Root Finding Methods

There are not many general tools available to determine in advance whether a root-finding problem can be solved. For our purposes, the main goal is to obtain information about the existence of a root, and if a root does exist, it is important to estimate an interval in which it lies.

To locate such a root, two main methods can be used:

1. Graphical Method

One of the first attempts is to plot the graph of the function. Indeed, if the goal is to solve \( f(x) = 0 \) and the graph of \( f \) can be drawn, then the intersection of this graph with the x-axis (axis of \( x \)) gives an approximate location of a root.

There is nothing wrong with using this method, but it can be difficult to apply when the graph is complex. Sometimes, it is possible to write \( f = f_1 - f_2 \), where \( f_1 \) and \( f_2 \) are simple functions. Then, we look for the intersection points of their graphs, the x-coordinates of which are exactly the roots of \( f \).

Example 3

Consider the function defined by:

\[ f(x) = \frac{\log x - 1}{x}, \quad x \in \left] 0, +\infty \right[ \]

This function has a unique root in the interval \( \left] \frac{3}{2}, 2 \right[ \). Let \( f_1(x) = \log x \) and \( f_2(x) = 1 \), then solving \( f(x) = 0 \) is equivalent to \( f_1(x) = f_2(x) \).

The intersection point of the graphs of \( f_1 \) and \( f_2 \) corresponds to the desired root.

2. Intermediate Value Theorem Method

Another method is to verify that the function \( f \) is continuous on an interval \( [a, b] \). If two points \( a \) and \( b \) can be found such that:

\[ f(a) > 0 \quad \text{and} \quad f(b) < 0 \]

Then, by the Intermediate Value Theorem, there exists a point \( c \in (a, b) \) such that \( f(c) = 0 \).

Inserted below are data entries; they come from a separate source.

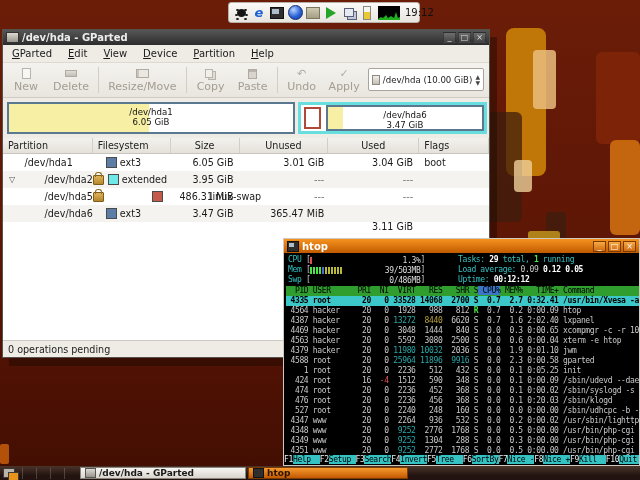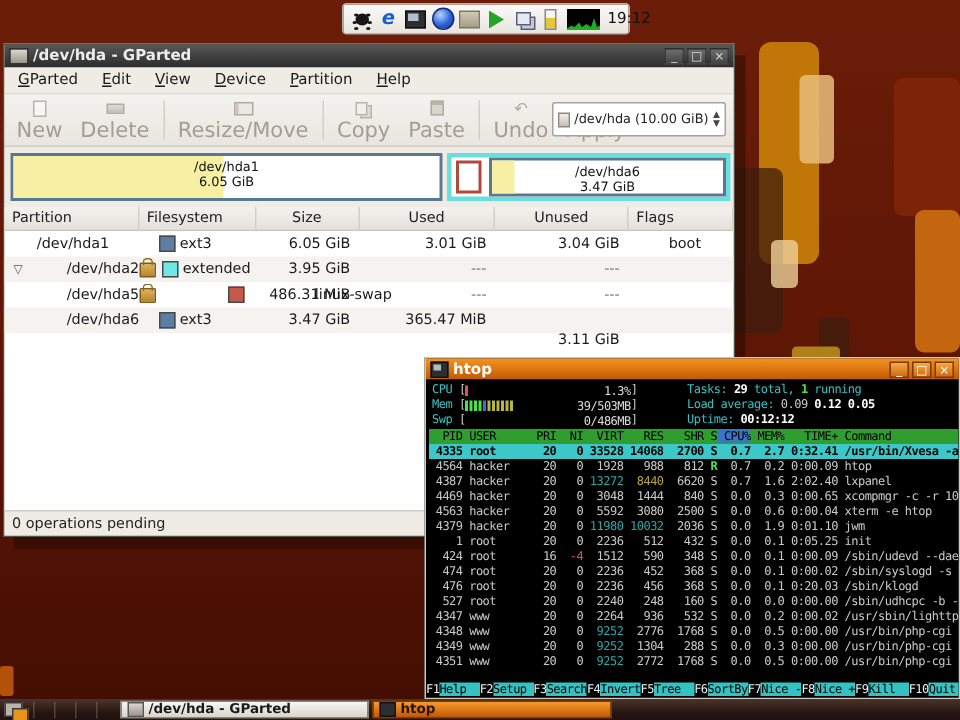--- a/index.html
+++ b/index.html
@@ -41,21 +41,21 @@
   .menu-item .mn-u{text-decoration:underline;}
   #toolbar{height:34px;display:flex;align-items:center;padding:0 2px;gap:1px;position:relative;border-bottom:1px solid #cfcbc3;background:linear-gradient(#f4f2ee,#e9e6df);}
   .tb-btn{display:flex;flex-direction:column;align-items:center;justify-content:center;padding:1px 6px;min-width:30px;}
   .tb-ico{height:13px;display:flex;align-items:center;justify-content:center;opacity:.65;color:#8d8880;font-size:11px;line-height:13px;}
   .tb-ico .shp{display:block;box-sizing:border-box;}
   .shp-new{width:9px;height:11px;background:#fcfcf8;border:1px solid #9a958c;}
   .shp-delete{width:12px;height:7px;background:linear-gradient(#d8d4cc,#aba69c);border:1px solid #8d8880;}
   .shp-resize{width:13px;height:9px;border:1px solid #8d8880;background:#e8e5de;box-shadow:inset 2px 0 0 #b5b0a6;}
   .shp-copy{width:8px;height:9px;background:#f2f0ea;border:1px solid #9a958c;box-shadow:3px 2px 0 -1px #d8d4cc,3px 2px 0 0 #9a958c;margin-right:3px;}
   .shp-paste{width:9px;height:10px;background:#cdc8be;border:1px solid #8d8880;box-shadow:inset 0 2px 0 #9a958c;}
-  .tb-label{font-size:14px;color:#a39d92;white-space:nowrap;}
+  .tb-label{font-size:11px;color:#a39d92;white-space:nowrap;}
   .tb-sep{width:1px;height:26px;background:#d2cec6;margin:0 3px;flex:0 0 auto;}
   #device-combo{position:absolute;right:5px;top:5px;width:116px;height:23px;background:#fff;border:1px solid #a8a49b;border-radius:2px;
     display:flex;align-items:center;gap:3px;padding:0 3px;box-sizing:border-box;}
   #device-combo .drive{width:10px;height:8px;background:linear-gradient(#f2f0ea,#c2beb4);border:1px solid #8d8880;}
   #device-combo .combo-text{font-size:8.6px;color:#222;flex:1;white-space:nowrap;}
   #device-combo .spin{font-size:6px;color:#444;line-height:6px;text-align:center;}
   
   #visual{height:40px;position:relative;background:#efece6;}
   .pbox{position:absolute;top:4px;height:32px;box-sizing:border-box;background:#fff;}
   #vis-hda1{left:4px;width:288px;border:2px solid #5a7890;}
@@ -221,38 +221,38 @@
           <span class="pused" id="hda6-used" style="width: 15px;"></span>
           <span class="plabel"><span>/dev/hda6</span><br><span>3.47 GiB</span></span>
         </span>
       </div>
     </div>
     <div id="ptable">
       <div id="ptable-header">
           <span class="th" style="width: 90px;">Partition</span>
           <span class="th" style="width: 78px;">Filesystem</span>
           <span class="th" style="width: 69px; justify-content: center;">Size</span>
+          <span class="th" style="width: 89px; justify-content: center;">Unused</span>
           <span class="th" style="width: 91px; justify-content: center;">Used</span>
-          <span class="th" style="width: 89px; justify-content: center;">Unused</span>
           <span class="th" style="width: 70px;">Flags</span>
         </div>
       <div id="ptable-rows">
           <div class="trow">
             <span class="td td-part" style="width: 90px; padding-right: 20px;">
               <span>/dev/hda1</span>
             </span>
             <span class="td td-fs" style="width: 78px;">
               <span style="width: 10px;"></span>
               <span class="fs-chip" style="background: rgb(91, 125, 166);"></span>
               <span>ext3</span>
             </span>
             <span class="td num" style="width: 69px;">6.05 GiB</span>
             <span class="td num" style="width: 91px;">3.01 GiB</span>
             <span class="td num" style="width: 89px;">3.04 GiB</span>
-            <span class="td" style="width: 70px; padding-left: 5px; text-align: center;">boot</span>
+            <span class="td" style="width: 70px; padding-left: 5px;">boot</span>
           </div>
           <div class="trow alt">
             <span class="td td-part" style="width: 90px; padding-right: 0px;">
               <span class="expander">▽</span>
               <span>/dev/hda2</span>
             </span>
             <span class="td td-fs" style="width: 78px;">
               <span class="lock"></span>
               <span class="fs-chip" style="background: rgb(111, 232, 232);"></span>
               <span>extended</span>
@@ -317,20 +317,21 @@
         <div id="stats"><div class="sline"><span class="c-cyan">Tasks: </span><span class="c-wb">29</span><span class="c-cyan"> total, </span><span class="c-green">1</span><span class="c-cyan"> running</span></div><div class="sline"><span class="c-cyan">Load average: </span><span>0.09 </span><span class="c-wb">0.12 </span><span class="c-wb">0.05</span></div><div class="sline"><span class="c-cyan">Uptime: </span><span class="c-wb">00:12:12</span></div></div>
       </div>
       <div id="proc-header"><span>  PID</span><span> USER     </span><span> PRI</span><span>  NI</span><span>  VIRT</span><span>   RES</span><span>   SHR</span><span> S</span><span class="hl"> CPU%</span><span> MEM%</span><span>   TIME+</span><span> Command</span></div>
       <div id="proc-rows">
           <div class="prow sel"><span> 4335</span><span> root     </span><span>  20</span><span>   0</span><span class="c-teal"> 33528</span><span class="c-teal"> 14068</span><span>  2700</span><span> S</span><span>  0.7</span><span>  2.7</span><span> 0:32.41</span><span> /usr/bin/Xvesa -ac</span></div>
           <div class="prow"><span> 4564</span><span> hacker   </span><span>  20</span><span>   0</span><span>  1928</span><span>   988</span><span>   812</span><span class="c-green"> R</span><span>  0.7</span><span>  0.2</span><span> 0:00.09</span><span> htop</span></div>
           <div class="prow"><span> 4387</span><span> hacker   </span><span>  20</span><span>   0</span><span class="c-teal"> 13272</span><span class="c-yel">  8440</span><span>  6620</span><span> S</span><span>  0.7</span><span>  1.6</span><span> 2:02.40</span><span> lxpanel</span></div>
           <div class="prow"><span> 4469</span><span> hacker   </span><span>  20</span><span>   0</span><span>  3048</span><span>  1444</span><span>   840</span><span> S</span><span>  0.0</span><span>  0.3</span><span> 0:00.65</span><span> xcompmgr -c -r 10</span></div>
           <div class="prow"><span> 4563</span><span> hacker   </span><span>  20</span><span>   0</span><span>  5592</span><span>  3080</span><span>  2500</span><span> S</span><span>  0.0</span><span>  0.6</span><span> 0:00.04</span><span> xterm -e htop</span></div>
           <div class="prow"><span> 4379</span><span> hacker   </span><span>  20</span><span>   0</span><span class="c-teal"> 11980</span><span class="c-teal"> 10032</span><span>  2036</span><span> S</span><span>  0.0</span><span>  1.9</span><span> 0:01.10</span><span> jwm</span></div>
+          <div class="prow"><span> 4588</span><span> root     </span><span>  20</span><span>   0</span><span class="c-teal"> 25964</span><span class="c-teal"> 11896</span><span class="c-teal">  9916</span><span> S</span><span>  0.0</span><span>  2.3</span><span> 0:00.58</span><span> gparted</span></div>
           <div class="prow"><span>    1</span><span> root     </span><span>  20</span><span>   0</span><span>  2236</span><span>   512</span><span>   432</span><span> S</span><span>  0.0</span><span>  0.1</span><span> 0:05.25</span><span> init</span></div>
           <div class="prow"><span>  424</span><span> root     </span><span>  16</span><span class="c-red">  -4</span><span>  1512</span><span>   590</span><span>   348</span><span> S</span><span>  0.0</span><span>  0.1</span><span> 0:00.09</span><span> /sbin/udevd --daem</span></div>
           <div class="prow"><span>  474</span><span> root     </span><span>  20</span><span>   0</span><span>  2236</span><span>   452</span><span>   368</span><span> S</span><span>  0.0</span><span>  0.1</span><span> 0:00.02</span><span> /sbin/syslogd -s 6</span></div>
           <div class="prow"><span>  476</span><span> root     </span><span>  20</span><span>   0</span><span>  2236</span><span>   456</span><span>   368</span><span> S</span><span>  0.0</span><span>  0.1</span><span> 0:20.03</span><span> /sbin/klogd</span></div>
           <div class="prow"><span>  527</span><span> root     </span><span>  20</span><span>   0</span><span>  2240</span><span>   248</span><span>   160</span><span> S</span><span>  0.0</span><span>  0.0</span><span> 0:00.00</span><span> /sbin/udhcpc -b -i</span></div>
           <div class="prow"><span> 4347</span><span> www      </span><span>  20</span><span>   0</span><span>  2264</span><span>   936</span><span>   532</span><span> S</span><span>  0.0</span><span>  0.2</span><span> 0:00.02</span><span> /usr/sbin/lighttpd</span></div>
           <div class="prow"><span> 4348</span><span> www      </span><span>  20</span><span>   0</span><span class="c-teal">  9252</span><span>  2776</span><span>  1768</span><span> S</span><span>  0.0</span><span>  0.5</span><span> 0:00.00</span><span> /usr/bin/php-cgi</span></div>
           <div class="prow"><span> 4349</span><span> www      </span><span>  20</span><span>   0</span><span class="c-teal">  9252</span><span>  1304</span><span>   288</span><span> S</span><span>  0.0</span><span>  0.3</span><span> 0:00.00</span><span> /usr/bin/php-cgi</span></div>
           <div class="prow"><span> 4351</span><span> www      </span><span>  20</span><span>   0</span><span class="c-teal">  9252</span><span>  2772</span><span>  1768</span><span> S</span><span>  0.0</span><span>  0.5</span><span> 0:00.00</span><span> /usr/bin/php-cgi</span></div>
         </div>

Finding such points \( a \) and \( b \) may require intuition, trial and error, reasoning, or graphical tools.

Example

Consider the following polynomial:

\[ p(x) = x^4 - x^3 - x^2 + 7x - 10 \]

Here are the values of the polynomial for various \( x \):

\( x \) -4 -3 -2 -1 0 1 2 3 4
\( p(x) \) 266 68 4 -16 -10 -4 8 56 194

The table shows that the polynomial \( p \) changes sign between:

  • \( x = -2 \) and \( x = -1 \) → a root in \( ]-2, -1[ \)
  • \( x = 1 \) and \( x = 2 \) → a root in \( ]1, 2[ \)

Numerical Methods

In the following sections, we will present several numerical solution methods. All of these methods are iterative, meaning they start from an initial estimate and produce a sequence of approximations that is supposed to converge to the solution.

In some cases, this sequence converges to a limit. It must then be verified whether this limit is indeed a solution of the equation \( f(x) = 0 \). Another important question is the speed of convergence of the method.